**Task to carry out:** Rewrite the part of the article on NHS warm banks between "Leeds Community Healthcare Trust is" and "those in need.", inclusive, with "community health centres" replaced by "local clinics".
Segment Start: Source passage
NHS trusts are considering opening “warm banks” because of fears lives are at risk this winter as the cost of living crisis deepens.
At least two trusts are looking at giving hospital and healthcare spaces up for people in need of a warm place, while one GP said she would offer food and open a room in her office for people struggling to heat their homes.
It comes as an NHS chief warned a lack of heating could be “life-threatening” for vulnerable patients and is leading to hospital admissions.
Harrogate and Rural District Hospital Foundation Trust and Leeds Community Healthcare Trust could become the first to open “warm banks” if their plans go ahead.
Staff in Harrogate are looking at whether they can use the trust’s hospital education centre as a warm place for patients. It has also launched support for workers struggling with the rising cost of living, including a shop from which workers can take items at no cost and can make donations.
It has also increased its petrol reimbursement mileage rates for staff, has not reintroduced car parking charges, allows staff to sell back their holiday allowance and offers a £500 grant for anyone struggling.
Leeds Community Healthcare Trust is exploring whether its community health centres can be used as buildings with heating and electricity for people in the community, as well as places where voluntary organisations can hold drop-ins for those in need.
Another trust in Leicester has also discussed the idea of hosting warm banks but hasn’t yet started planning for them, The Independent was told.
Dr Farzana Hussain, a GP in Newham, east London, will open a room to hold around 16 people at her practice this October and provide soup to patients in need, amid fears patients could die of hypothermia or starvation this winter.
She told The Independent: “If you asked me in my 21st year as a GP did I ever think I was going to be in this position and thinking about providing food? It’s a horrible place we’re in but without food and warmth how can we have health?
“All my medical training isn’t going to help anybody when my elderly patient has already got hypothermia.
“We’re living in one of the most iconic cities in the world, I never thought I would see this. I would never have thought that we might face a day where we might get a call saying one of our patients has died of starvation or hypothermia. That’s the moral injury. I don’t want it to happen but if it did I would not be surprised and that’s a horrific thing to be contemplating.”
Last week, Samantha Allen, NHS chief in the North East and Cumbria, wrote to the Office of Gas and Electricity Markets, warning vulnerable people were having their energy cut off. She warned the regulator that could be “life-threatening for some people”.
Matthew Taylor, chief executive of the NHS Confederation, said health leaders were worried thousands of people will face the choice between skipping meals and having to heat their homes or living in cold, damp conditions.
He said this would exacerbate health inequalities and that health leaders “know well that fuel poverty is likely to lead to significant extra demand on what are already very fragile services”.
Charlotte Augst, chief executive for the charity National Voices, said it had heard of an increasing number of people unable to meet “basic living needs” while living with ill health.
“Cancer patients can feel very cold during treatment, people living with Crohn’s or Colitis can find they have more laundry to do, and kidney patients often need to run energy-hungry, essential equipment overnight,” she said.
Segment End: Source passage
Segment Start: Supplied data
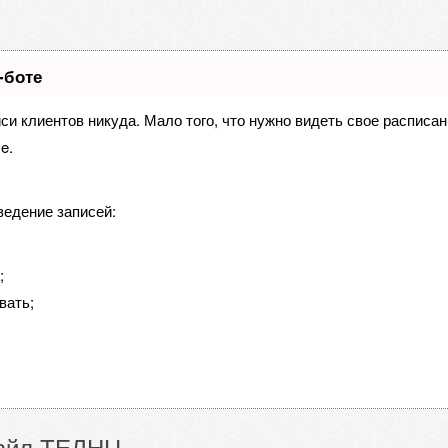
-боте
иси клиентов никуда. Мало того, что нужно видеть свое расписа
e.
ведение записей:
;
вать;
айл ТЕЛНЦ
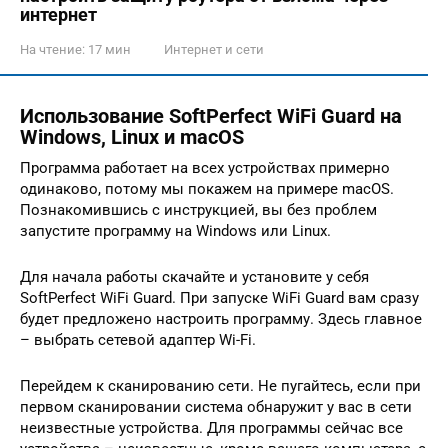
интернет
На чтение:
17 мин
Интернет и сети
Использование SoftPerfect WiFi Guard на
Windows, Linux и macOS
Программа работает на всех устройствах примерно
одинаково, потому мы покажем на примере macOS.
Познакомившись с инструкцией, вы без проблем
запустите программу на Windows или Linux.
Для начала работы скачайте и установите у себя
SoftPerfect WiFi Guard. При запуске WiFi Guard вам сразу
будет предложено настроить программу. Здесь главное
– выбрать сетевой адаптер Wi-Fi.
Перейдем к сканированию сети. Не пугайтесь, если при
первом сканировании система обнаружит у вас в сети
неизвестные устройства. Для программы сейчас все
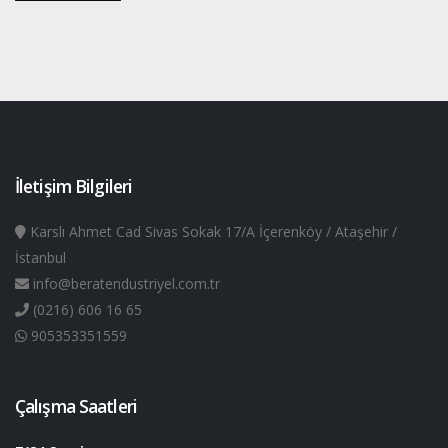
İletişim Bilgileri
Karslı Ahmet Cad Sivas Sokak 17/A İçerenköy / Ataşehir /
İstanbul
info@beratendustriyel.com.tr
(0216) 606 16 65
905353351559
Çalışma Saatleri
Segment End: Supplied data
**Result below:**
Leeds Community Healthcare Trust is exploring whether its local clinics can be used as buildings with heating and electricity for people in the community, as well as places where voluntary organisations can hold drop-ins for those in need.